Multiply this across all 35 regions and 94 instance families, and you quickly see that AWS isn’t getting paid for a large fraction of its inventory at any given time. In contrast, Hetzner has a longer leeway to fulfill dedicated server requests, and isn’t affected nearly as much by intra-day or intra-week demand fluctuations due to its month-long reservations. Given the lack of elasticity, customers using Hetzner have to provision enough capacity for peak demand.

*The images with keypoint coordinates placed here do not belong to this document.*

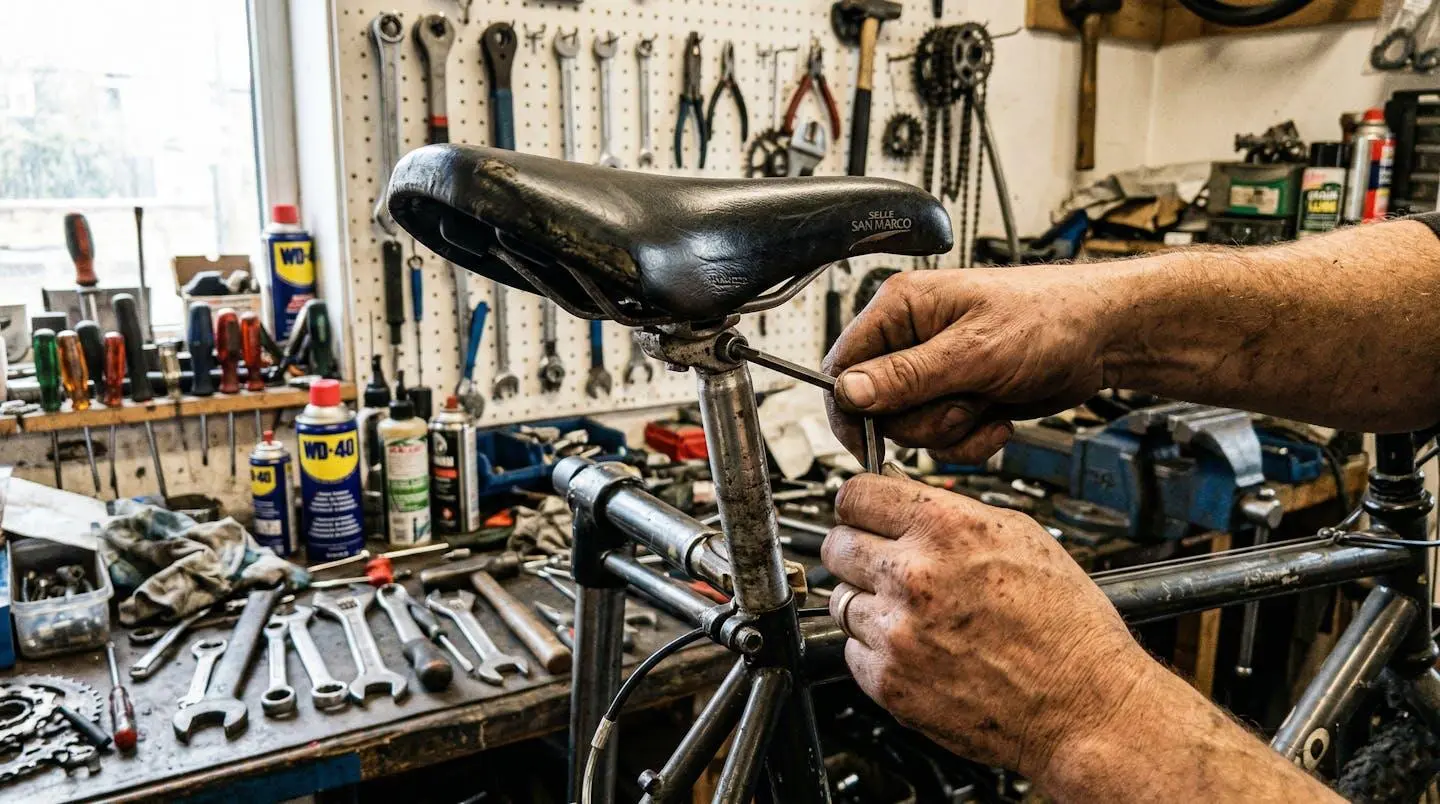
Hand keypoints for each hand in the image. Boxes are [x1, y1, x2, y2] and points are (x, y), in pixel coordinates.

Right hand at [823, 267, 1114, 463]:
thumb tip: (848, 390)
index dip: (852, 409)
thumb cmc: (1050, 319)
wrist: (1103, 338)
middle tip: (962, 400)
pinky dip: (971, 440)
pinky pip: (941, 440)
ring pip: (911, 430)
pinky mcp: (957, 398)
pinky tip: (997, 418)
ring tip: (986, 401)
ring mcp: (934, 372)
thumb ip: (907, 375)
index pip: (842, 366)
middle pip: (877, 408)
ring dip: (952, 429)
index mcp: (900, 309)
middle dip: (923, 419)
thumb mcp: (974, 351)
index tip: (869, 440)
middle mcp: (910, 339)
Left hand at [823, 473, 1159, 780]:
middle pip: (836, 544)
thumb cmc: (1066, 627)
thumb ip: (950, 514)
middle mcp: (913, 574)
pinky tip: (918, 649)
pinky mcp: (888, 680)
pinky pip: (853, 650)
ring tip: (915, 615)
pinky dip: (876, 649)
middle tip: (884, 565)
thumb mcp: (1019, 537)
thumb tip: (904, 503)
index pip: (855, 494)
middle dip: (857, 551)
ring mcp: (896, 631)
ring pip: (841, 599)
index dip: (859, 505)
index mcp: (945, 528)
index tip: (862, 514)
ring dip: (868, 603)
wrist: (1082, 706)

And thus we arrive at the root of the price gap between Hetzner and AWS – it’s representative of the cost, for both vendor and customer, of overprovisioning/underutilization. Hetzner is able to charge so little because it passes the underutilization cost to its customers, whereas AWS needs to charge what it does (and the willingness to pay exists) due to it internally absorbing the underutilization cost.
A Hybrid Approach
On a unit cost basis, bare metal can be upwards of 90% cheaper than equivalent cloud compute. For many teams with significant cloud infrastructure spend, this cost gap represents a massive potential cost savings opportunity; however, cloud still remains dominant in today’s market. As vendor-agnostic infrastructure tooling has matured, technical blockers to being able to adopt bare metal have lessened, but the economics of elasticity that cloud offers remains the major barrier for many looking to ditch cloud entirely.

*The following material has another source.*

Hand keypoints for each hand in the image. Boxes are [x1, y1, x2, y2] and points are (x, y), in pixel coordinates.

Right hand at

At Hathora, we’ve navigated this problem by employing a hybrid approach: using bare metal for cost-effective base capacity, and bursting onto cloud for on-demand elastic compute. This best-of-both-worlds approach is what set us apart for our game server hosting business, and we’re seeing strong pull for this approach in other verticals as well. It’s a shakeup of the established “single cloud vendor” status quo, and we’re excited to be building in this space.